PROBLEM STATEMENT: Which of the lines below holds the string "background"? Copy every line that does.

EXCERPTED RECORDS:
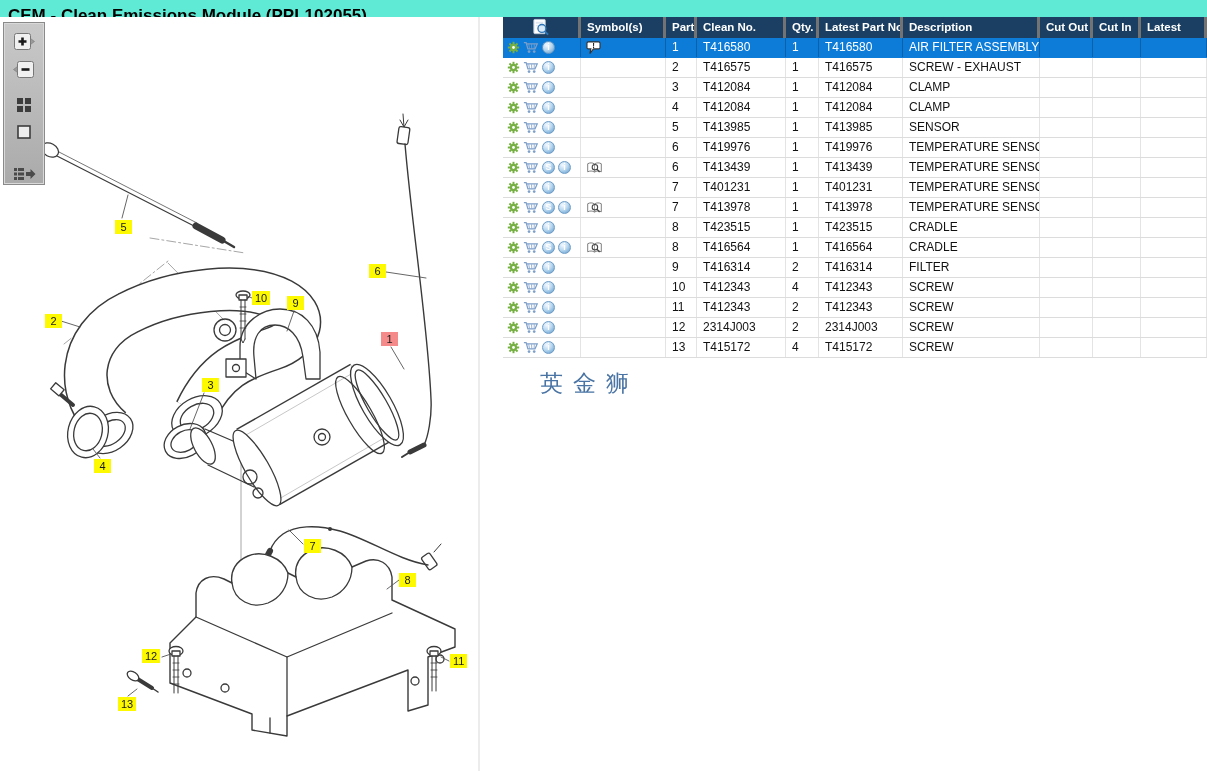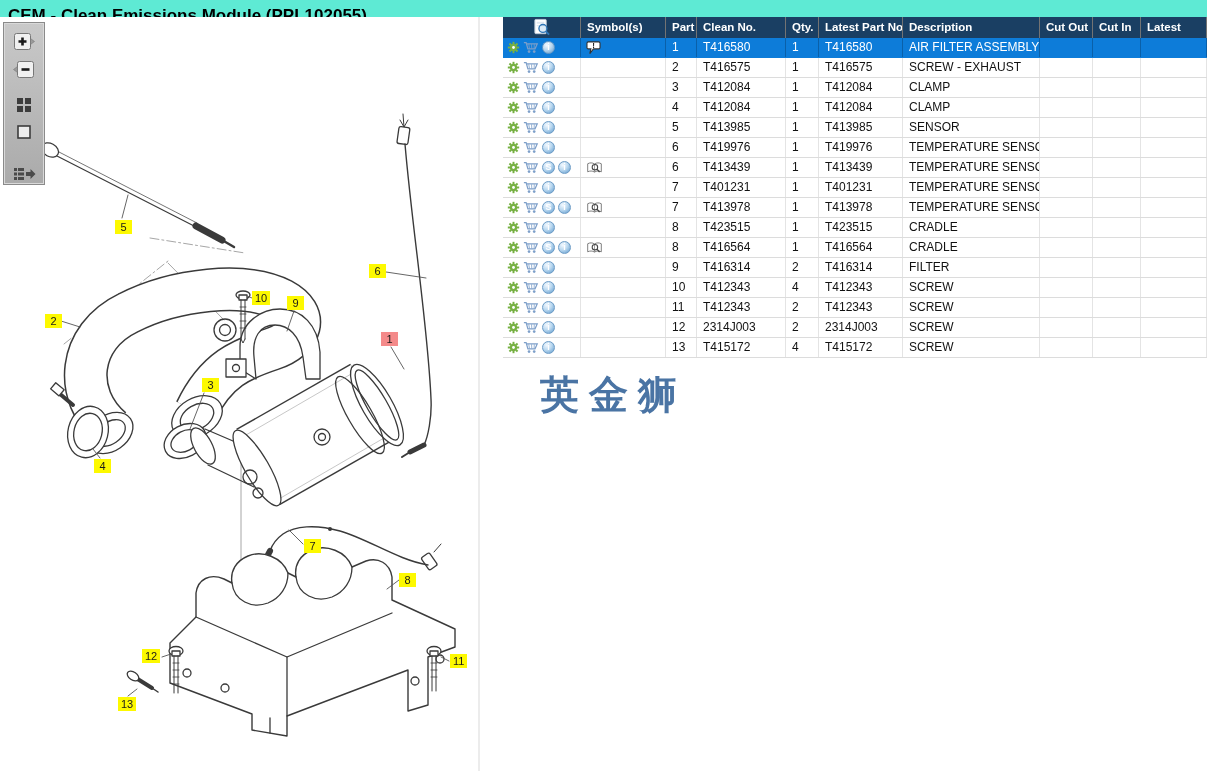--- a/index.html
+++ b/index.html
@@ -31,41 +31,41 @@
   
   .callout{
     position:absolute;min-width:11px;height:14px;padding:0 3px;
     font-size:11px;line-height:14px;text-align:center;color:#1a1a1a;
     box-sizing:content-box;cursor:pointer;z-index:4;
   }
   
   .grid-head{display:grid;grid-template-columns:var(--cols);height:21px;}
   .hcell{
     color:#fff;font-size:11.5px;font-weight:bold;line-height:21px;padding-left:6px;
-    border-right:1px solid #737373;box-sizing:border-box;white-space:nowrap;overflow:hidden;cursor:default;
+    border-right:3px solid #737373;box-sizing:border-box;white-space:nowrap;overflow:hidden;cursor:default;
   }
   .hcell.first{display:flex;align-items:center;justify-content:center;padding:0;}
   .trow{display:grid;grid-template-columns:var(--cols);height:20px;background:#fff;border-bottom:1px solid #dcdcdc;box-sizing:border-box;cursor:pointer;}
   .cell{
     font-size:12px;line-height:19px;padding-left:6px;color:#111;
     border-right:1px solid #e4e4e4;box-sizing:border-box;white-space:nowrap;overflow:hidden;
   }
   .cell.actions{display:flex;align-items:center;gap:3px;padding-left:4px;}
   .cell.symbols{display:flex;align-items:center;padding-left:5px;}
   .trow.sel .cell{color:#fff;border-right-color:rgba(0,0,0,0.22);}
   .sphere{
     width:13px;height:13px;border-radius:50%;flex:0 0 auto;
     background:radial-gradient(circle at 35% 28%,#f3f9ff,#bcd9f0 45%,#82b2da 78%,#5f95c7);
     border:1px solid #6d9cc6;color:#fff;font-size:9px;font-weight:bold;
     display:inline-flex;align-items:center;justify-content:center;box-sizing:border-box;line-height:1;
   }
   .icon-wrap{display:inline-flex;align-items:center;justify-content:center;flex:0 0 auto;}
   
   .watermark{
-    margin:10px 0 0 37px;font-size:39px;font-weight:bold;letter-spacing:10px;
+    margin:10px 0 0 37px;font-size:23px;font-weight:normal;letter-spacing:10px;
     font-family:"Liberation Sans",sans-serif;
   }
 </style>
 </head>
 <body>
 
 <div class="titlebar">
   <span>CEM - Clean Emissions Module (PPL102055)</span>
 </div>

RESPONSE AREA:
   .trow{display:grid;grid-template-columns:var(--cols);height:20px;background:#fff;border-bottom:1px solid #dcdcdc;box-sizing:border-box;cursor:pointer;}
     background:radial-gradient(circle at 35% 28%,#f3f9ff,#bcd9f0 45%,#82b2da 78%,#5f95c7);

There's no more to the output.